Broadcast Processor

Relevant To: Level 1 chains

Overview

The broadcast processor is responsible for retrieving verifications for completed L1 blocks. The microservice uses Dragon Net to find validating nodes that match criteria and request verifications from them.

The service’s responsibilities include:

  • Managing discovered Dragon Net chains.

  • Re-broadcasting blocks if verifications aren’t returned in time.

  • Optionally notifying a preconfigured URL via HTTP POST when block verifications are received.

Turning off or removing the broadcast processor removes the chain from Dragon Net (although the BROADCAST environment variable should also be set to False so that unnecessary state isn’t loaded when creating blocks).
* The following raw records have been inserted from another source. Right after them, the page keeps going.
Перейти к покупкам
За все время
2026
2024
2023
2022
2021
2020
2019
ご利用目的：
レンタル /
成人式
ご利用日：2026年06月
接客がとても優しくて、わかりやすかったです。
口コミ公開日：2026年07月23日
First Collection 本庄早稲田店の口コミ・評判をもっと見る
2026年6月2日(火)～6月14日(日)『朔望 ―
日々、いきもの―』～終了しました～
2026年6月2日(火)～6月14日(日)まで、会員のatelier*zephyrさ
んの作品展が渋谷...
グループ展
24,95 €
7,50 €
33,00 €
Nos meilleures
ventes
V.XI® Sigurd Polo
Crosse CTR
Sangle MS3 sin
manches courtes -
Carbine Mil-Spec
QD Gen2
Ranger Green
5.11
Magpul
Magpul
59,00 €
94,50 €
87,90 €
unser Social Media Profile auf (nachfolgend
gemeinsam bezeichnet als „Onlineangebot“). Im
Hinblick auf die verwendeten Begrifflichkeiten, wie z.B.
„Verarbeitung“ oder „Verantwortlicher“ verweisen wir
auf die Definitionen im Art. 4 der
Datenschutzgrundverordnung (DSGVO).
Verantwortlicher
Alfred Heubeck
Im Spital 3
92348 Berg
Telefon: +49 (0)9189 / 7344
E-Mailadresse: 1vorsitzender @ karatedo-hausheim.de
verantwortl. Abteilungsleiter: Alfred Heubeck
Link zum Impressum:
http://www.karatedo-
HTTP verification notifications may also be broadcast to a preconfigured URL by changing the value of dragonchain.verificationNotification within the helm template’s relevant values.yaml file i.e.: /docs/static/chart/opensource-config.yaml.

Entrypoint

In order to run the broadcast processor, sh entrypoints/broadcast_processor.sh should be used as the command of the built docker container.

Architecture

The broadcast processor takes advantage of redis zranges where the score is a unix timestamp in order to enable operating as an efficient pseudo-scheduler.

As long as the broadcast processor isn’t currently sending broadcasts, it will check this zrange every second to see if any blocks need to be broadcast.

Blocks are added to the broadcast:in-flight redis zrange with a score of the unix timestamp when they should be next checked for broadcasting. Upon creation or promotion of a block, this score is updated to 0 to indicate that the block has not been broadcast at its current level yet.

The broadcast processor works linearly and will only try to get verifications for a single level (2-5) at a time. Because the broadcast processor has retry logic, it will ask for verifications from new chains if existing validating nodes are unresponsive. This makes it possible to receive more verifications than desired. If this occurs, receipts for verifications after the required amount will be refused.

When the broadcast processor performs a broadcast, it provides a deadline for when the verification must be returned. The validating node can use this deadline to discard validation requests that have already expired.

The broadcast processor keeps track of the state of verifications for a chain with redis keys prefixed with broadcast:block:. Namely, it tracks the block’s current ‘state’ (the level it is broadcasting verifications to) and a set containing the chain ids from which it has already received verifications. This allows the broadcast processor to retry broadcasting blocks when necessary.

When a receipt for a verification is received from a higher level, the block’s state is updated to either promote or finalize the block. Once a chain has received all required verifications for a block, its state is removed from the broadcasting system.

Flow

When the broadcast processor boots, it starts an event loop, and starts checking for blocks to broadcast every second. First it gets blocks that currently need to be checked by scheduled timestamp. After pulling this list of blocks, it checks each block’s level and finds which chains it has received verifications from (if any).

If the block had been sent to chains which did not respond before the deadline, the broadcast processor will find new validating nodes to replace unresponsive ones.

Once the broadcast processor has determined which nodes to broadcast to, it will generate futures on the event loop for the http request to other chains.

Each block is re-scheduled to be checked again at some future point.

Once all http requests are completed, the loop continues and any new blocks scheduled to be checked are evaluated.